The copying he allegedly did is very little like checking out a large quantity of books (which, incidentally, is totally legit under copyright’s “first sale” doctrine (17 U.S.C. § 109), but may be limited by library policies.) It’s much more like photocopying large quantities of journal articles. And, as I said above, the copying is only tangentially related to the charges (in that that is how he allegedly violated the terms of service of JSTOR.)

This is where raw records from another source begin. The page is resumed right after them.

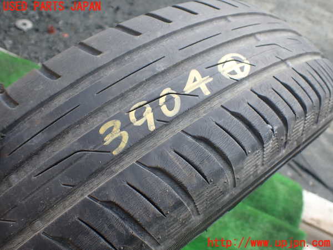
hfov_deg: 60.0
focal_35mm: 30
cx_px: 166
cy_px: 125
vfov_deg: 46.8
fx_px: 289
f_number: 2.3
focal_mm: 5.4
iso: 100
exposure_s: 1/125
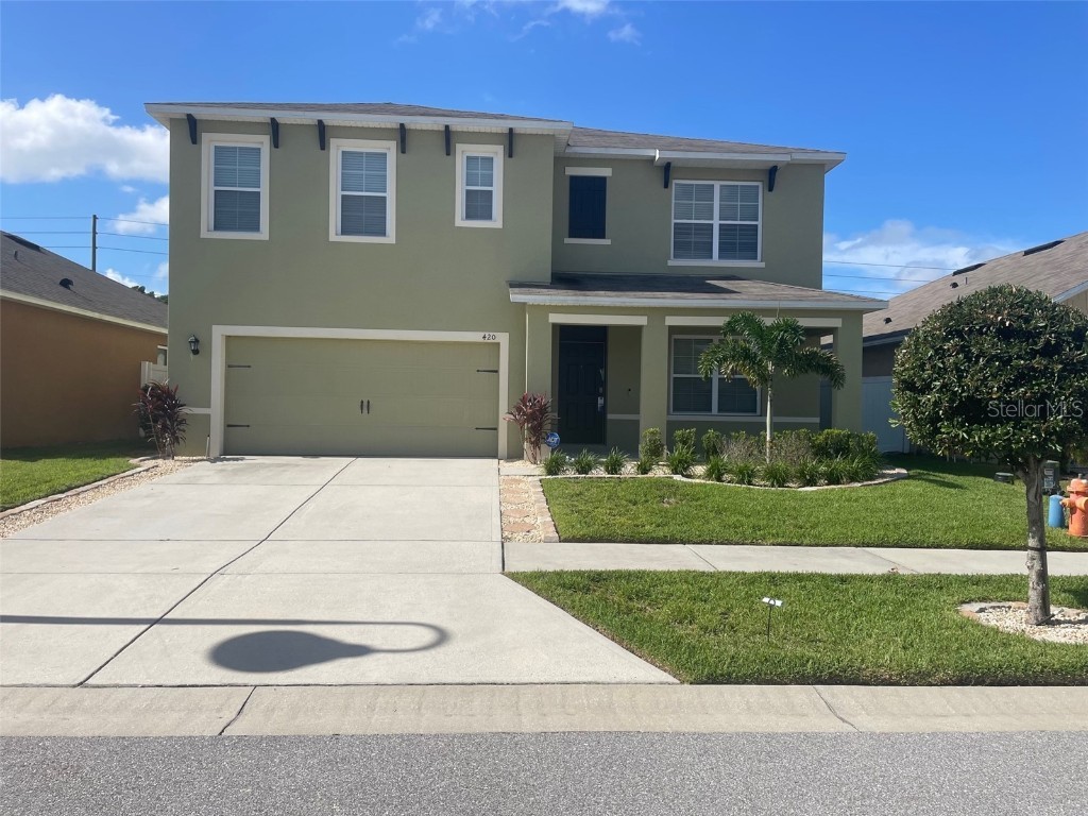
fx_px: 817
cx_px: 544
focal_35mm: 26
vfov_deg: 53.1
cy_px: 408
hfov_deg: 67.3
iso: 32
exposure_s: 1/4292
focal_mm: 4.2
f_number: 1.6
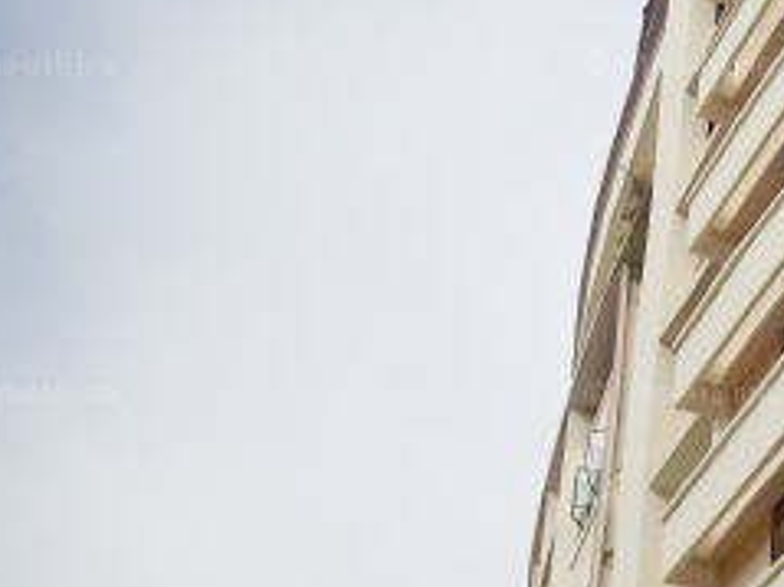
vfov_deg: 17.1
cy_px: 69
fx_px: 1924
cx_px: 830
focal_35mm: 85
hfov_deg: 22.0
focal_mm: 6.2
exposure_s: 1/640
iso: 80
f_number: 5.6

Maybe a better comparison story would be this: someone goes to an open-to-the-public library, and starts taking lots of journals off the shelves and photocopying them. The library staff asks this Someone to stop, because he’s making it hard for the other patrons to use the journals, and because he’s copying in such volume that they have some copyright concerns (yeah, yeah, I don’t want libraries to be the copyright police. But the 17 U.S.C. § 108 limitations on libraries’ liability for patron copying don’t really protect libraries from known large-scale questionable use of their resources, and we’re talking some pretty darn large-scale photocopying.) Someone persists in the copying, so much so that the journals are all unusably out of order (JSTOR’s servers allegedly overloaded), the copiers break (MIT’s network allegedly got stressed), and the journal distributors even refuse to deliver new issues until the library does more to stop this Someone’s copying (JSTOR turned off service to the whole MIT campus for multiple days, eventually.) Nevertheless, this Someone still wants to copy, so he breaks in to the library at night to continue going about his business. And no one sues him for copyright infringement, and the distributors and the library let things drop when he finally knocks it off. But the prosecutors step in and bring charges against him for messing up the journals, breaking the copiers, and breaking in to the library.
In that story, it’s still kinda questionable whether criminal charges (and certainly, whether 35 years potential imprisonment) are appropriate. But I think it’s a lot clearer that Someone was doing some pretty questionable things. And maybe thinking about it that way, we can move past “Jail? For downloading too many articles???” and start figuring out what we as individuals and as an international community of scholars can do to open things up so similarly problematic access situations are unimaginable 50 years from now.